Chanyeol mengecup lembut pipi kanan Jongin. Jongin menoleh terlihat terkejut selama beberapa detik, Kemudian dia tersenyum bahagia.

.

.

.

"Bagaimana kabar Suho?"

"Baik, dia sudah mengambil alih perusahaan mantan ayah tiriku, kata Ibu, Suho sudah memiliki kekasih dari China."

"Oh." Gumam Jongin, pelan. Keduanya berjalan menyusuri trotoar menuju toko kue keluarga Sehun. Tadi Xiumin memberi tumpangan sampai dua ratus meter sebelum sampai di toko, Chanyeol meminta turun, ia ingin memperlihatkan pemandangan Seoul sore hari pada Dongsun.

Awalnya Jongin menolak, takut dengan kerumuanan penggemar Chanyeol, nyatanya kecemasannya tak terbukit, para penggemar memang berkerumun tapi mereka terlihat sangat ramah dan baik. Mereka memberi ruang bagi Chanyeol dan keluarga kecilnya untuk menghabiskan waktu bersama.

"Jalan-jalan menyenangkan kan Dongsun?" Chanyeol menunduk mengamati gerak-gerik Dongsun dalam gendongannya. Bayinya menoleh ke kanan dan ke kiri dengan cepat, terpesona dengan semua hal baru yang dilihatnya.

"Kita sampai." Ucap Jongin sambil mendorong pintu kaca, menahannya untuk Chanyeol.

"Terima kasih," gumam Chanyeol, Jongin tersenyum simpul.

"Dongsun!" pekik Baekhyun heboh, melihat bayi lucu dengan baju terusan berbentuk panda yang berada di dalam gendongan Chanyeol.

"Uuuuu!" pekik Dongsun, kedua tangan mungilnya terangkat ke atas berusaha mencapai Baekhyun. Dengan sigap Baekhyun langung menggendong Dongsun.

"Hati-hati," ucap Jongin. Baekhyun mengangguk pelan. Jongin berjalan menghampiri Sehun yang sedang duduk memperhatikan.

"Terima kasih," gumam Sehun menerima pot Anggrek dari Jongin.

"Hmm. Sama-sama." Jongin mengambil kursi di samping Sehun.

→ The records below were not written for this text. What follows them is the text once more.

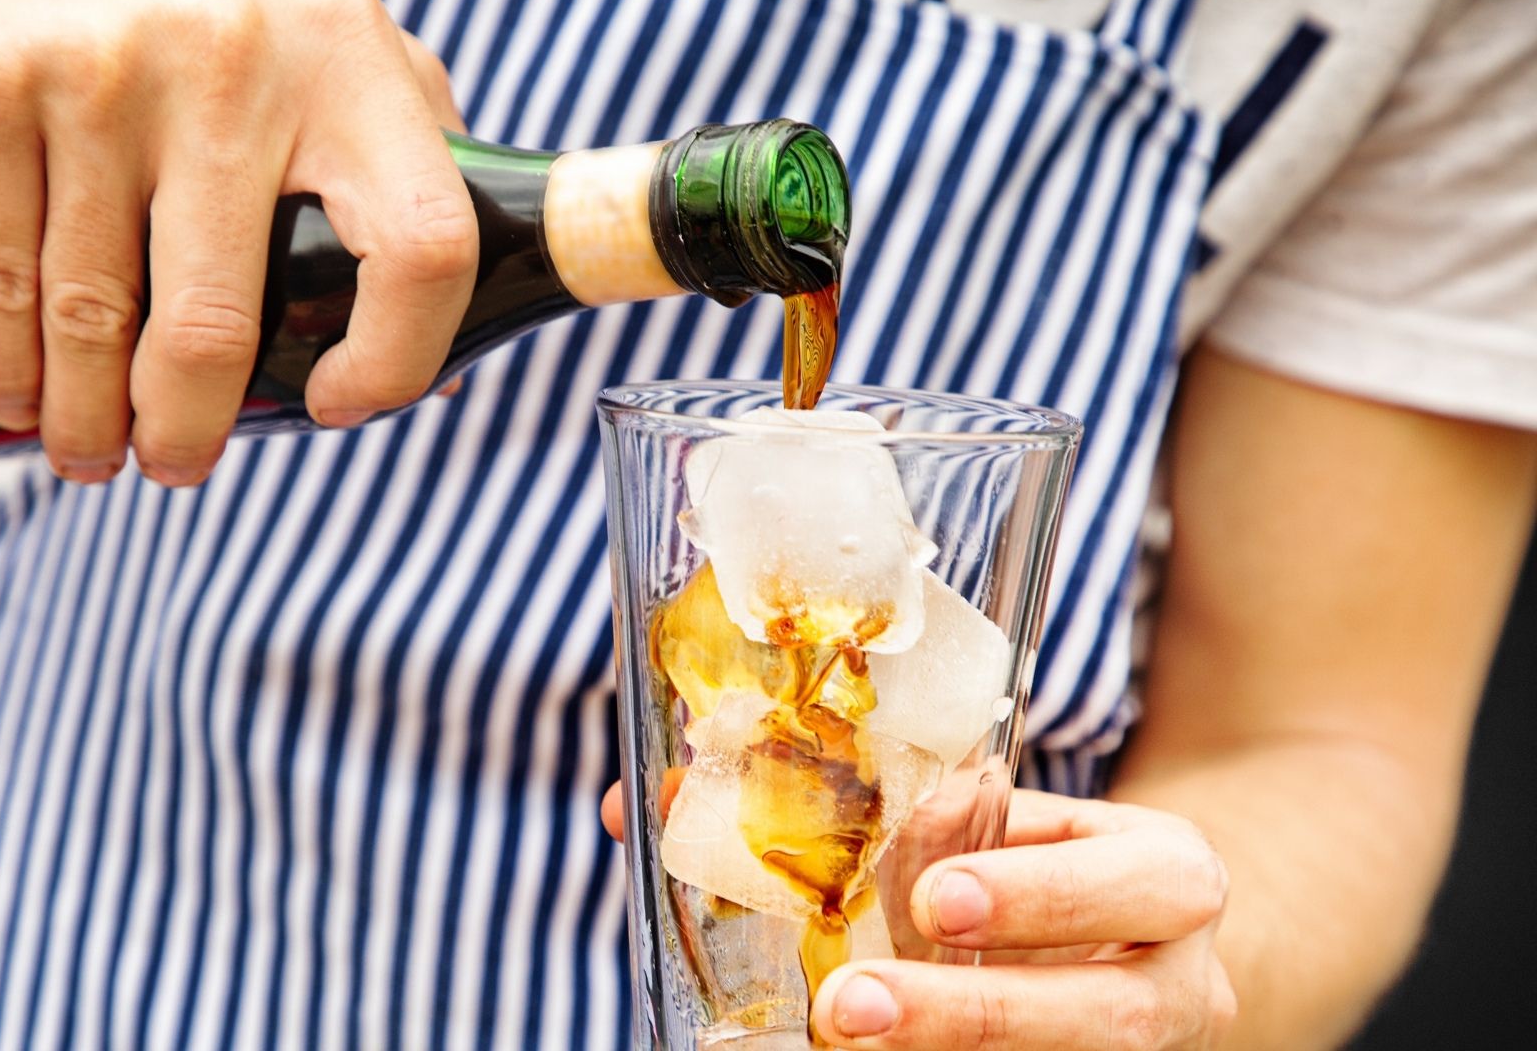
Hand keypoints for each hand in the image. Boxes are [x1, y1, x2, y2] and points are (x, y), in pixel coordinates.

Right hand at [0, 0, 475, 484]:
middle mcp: (233, 64)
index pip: (422, 245)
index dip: (398, 357)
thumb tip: (442, 358)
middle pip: (218, 323)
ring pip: (93, 318)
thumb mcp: (339, 47)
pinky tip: (20, 396)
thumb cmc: (222, 5)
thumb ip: (407, 169)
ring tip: (89, 452)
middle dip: (189, 430)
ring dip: (86, 420)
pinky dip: (6, 364)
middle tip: (175, 463)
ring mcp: (102, 74)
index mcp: (349, 65)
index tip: (338, 402)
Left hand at [600, 786, 1236, 1048]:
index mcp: (1168, 874)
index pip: (1145, 880)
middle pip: (1113, 1014)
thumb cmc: (1040, 862)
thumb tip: (646, 800)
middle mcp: (1182, 979)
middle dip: (979, 1011)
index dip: (1046, 893)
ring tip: (844, 1042)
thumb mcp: (995, 822)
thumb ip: (873, 805)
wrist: (1148, 942)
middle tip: (852, 1005)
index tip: (935, 898)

"Dongsun semakin lucu. Usianya delapan bulan kan kalau tidak salah." Ucap Sehun. Jongin mengangguk. "Atau satu tahun delapan bulan dilihat dari usia Korea." Kali ini Jongin tertawa mendengar kalimat Sehun.

"Abaikan usia Korea, itu membuat semua orang semakin tua." Ucap Jongin.

"Ya, kau benar." Balas Sehun setuju.

"Sebentar lagi anakmu lahir jangan lupa memberi kabar," Jongin tersenyum menatap Sehun. "Laki-laki atau perempuan?"

"Perempuan." Balas Sehun. "Tentu akan kuberi kabar, asal kau tak kabur ke hutan atau padang rumput."

"Ayolah, itu tak akan terjadi. Setidaknya sampai Dongsun mandiri nanti."

"Hmm, jika kau tak berniat menambah momongan." Jongin hanya mendengus mendengar kalimat Sehun, sementara Sehun tertawa renyah.

Keduanya terdiam memperhatikan interaksi Baekhyun dan Dongsun, sementara Chanyeol dia sibuk memperhatikan etalase kue. "Anakmu perempuan, apa kau memikirkan hal yang sama denganku?" Jongin melirik Sehun.

"Ya." Balas Sehun kemudian tertawa pelan. "Mungkin anak-anak kita berjodoh."

"Aku tak keberatan berbesan denganmu." Jongin tersenyum miring.

"Kita lihat saja nanti bagaimana kelanjutannya." Balas Sehun.